Also if you are willing to share your resume with us (personal information redacted of course), we may be able to help with framing and formatting :) I know this sucks, please hang in there.
posted by Hermione Granger at 11:47 PM on July 31, 2017


Given your employment background, you need a portfolio on Github at the very least. Do you have one?
posted by pharm at 12:20 AM on August 1, 2017 [2 favorites]


Are you looking at contracting jobs also?
posted by gt2 at 2:04 AM on August 1, 2017


Also, try contacting the people at freecodecamp. You already have the education; they might be able to hook you up with nonprofits that need pro bono work.
posted by gt2 at 3:32 AM on August 1, 2017


Me mail me if you'd be willing to work in dc.
posted by empath at 5:31 AM on August 1, 2017


Hi, I'm a hiring manager for a software company in NYC.

memail me if you'd like to talk about any of the below:
* open positions
* general analysis of your resume/cover letter/skillset/approach
posted by mnemonica at 9:03 AM on August 1, 2017 [10 favorites]


Sorry that this is happening to you. There are challenges all around here, and my guess is that age, race and a period of reworking your career are affecting your results.

I would look at doing some work for free to build real sites for your portfolio, as opposed to work done specifically for the portfolio. My experience with being unemployed is that job searching only takes up part of the day. Find a local business, explain your situation, and offer to do (or redo) their website for free. Then you can put that work on your portfolio and resume. Whether or not you were paid for the work is immaterial.

Also, if you're outside NYC or DC, you're almost certainly going to have to drive.
posted by cnc at 9:54 AM on August 1, 2017


Speaking as a technical hiring manager (and part of an underrepresented group in the tech industry myself), don't bother with more coding bootcamp courses. The proof of ROI just isn't there. Likewise, applying via AngelList or other job boards isn't a bad idea (I found my current job through AngelList) but as a candidate with limited demonstrated experience as a developer and not in a traditional post-college or early-career situation, you're probably not even making it past the first-pass resume screen for most places.

_Provided information_
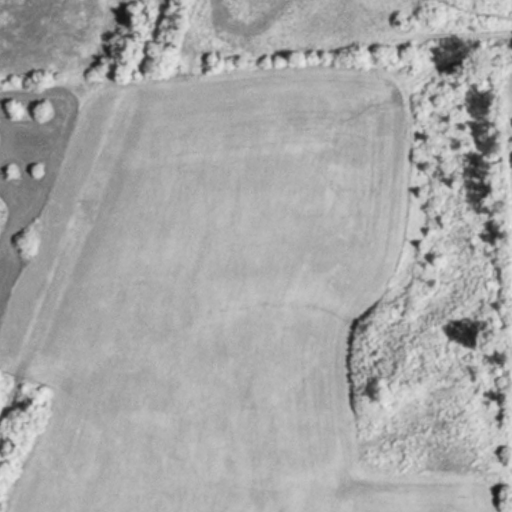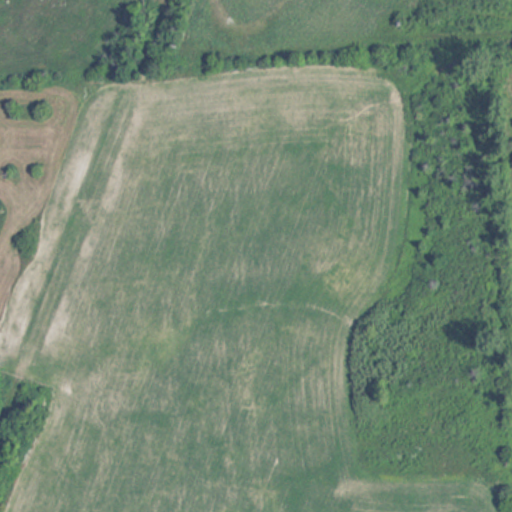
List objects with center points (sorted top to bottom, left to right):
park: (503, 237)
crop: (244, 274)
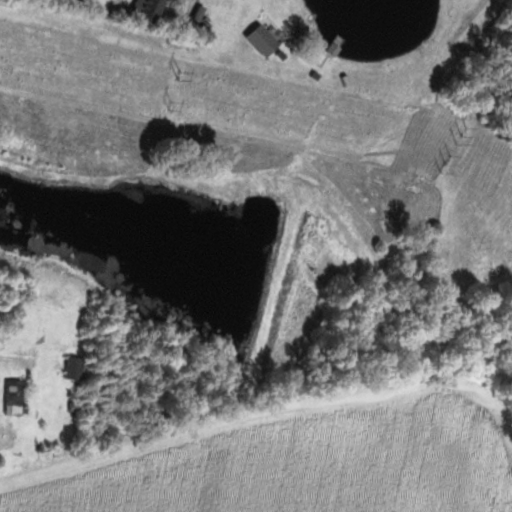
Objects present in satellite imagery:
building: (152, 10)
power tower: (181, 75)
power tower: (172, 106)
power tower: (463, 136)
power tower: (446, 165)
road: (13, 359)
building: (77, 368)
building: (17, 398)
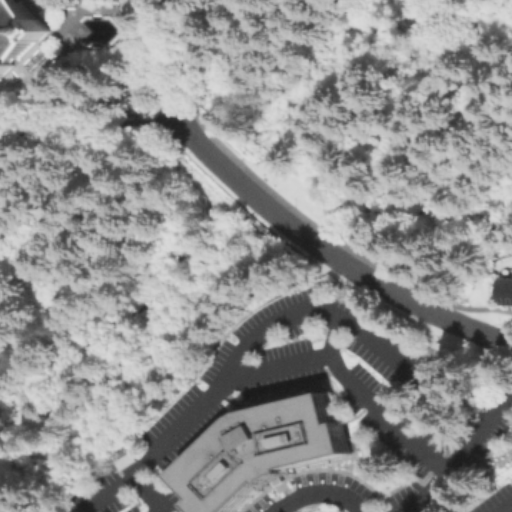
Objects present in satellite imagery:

_Requirement 1_
Translate this sentence from the forum thread of job-search advice into Spanish: "Find a local business, explain your situation, and offer to do (or redo) their website for free."
_Requirement 2_
Carry on writing the forum thread of job-search advice from the point where it stops.
The lines have nothing to do with the forum thread of job-search advice.

_Written response 1_
Busca un negocio local, explica tu situación y ofrécete a hacer (o rehacer) su sitio web gratis.

_Written response 2_
Based on personal experience and observation, I recommend looking at W2 contracting work via technical staffing agencies like TEK Systems, Adecco, and the like. The jobs they offer will generally not be with big name firms or with firms that view software development as a primary line of business, but you can find opportunities that develop credible technical experience working in real projects as part of a team. IMO this has more marketability than work on a personal portfolio or side project, and also helps to build your professional network. Companies view hiring contractors as lower-risk than hiring full-time employees so they will sometimes have an expedited interview process and may be generally more receptive to people from non-traditional backgrounds. I've met several people over the years that began a second (or third) career in software development that way.

Caveats: as a W2 contractor paid hourly, you will be entitled to overtime pay but not to vacation or sick pay (unless your state's law requires it). You need to take that into account when deciding what hourly rate you will accept. Also, if the staffing firm offers a health plan or a 401(k) plan at all it will be bare-bones and crappy, and the firm's interest in your happiness and overall career path is likewise minimal.
posted by 4rtemis at 10:16 AM on August 1, 2017


Have you looked at the Hacker News: Whose Hiring Post? Here's the August 2017

As someone mentioned above, 125 applications is really not that much these days. I ground it out for a couple years trying to change jobs. I eventually found a new job on LinkedIn. Granted, it's easier to look while you have a job. Finally, it's not really hiring season. September is the next big push.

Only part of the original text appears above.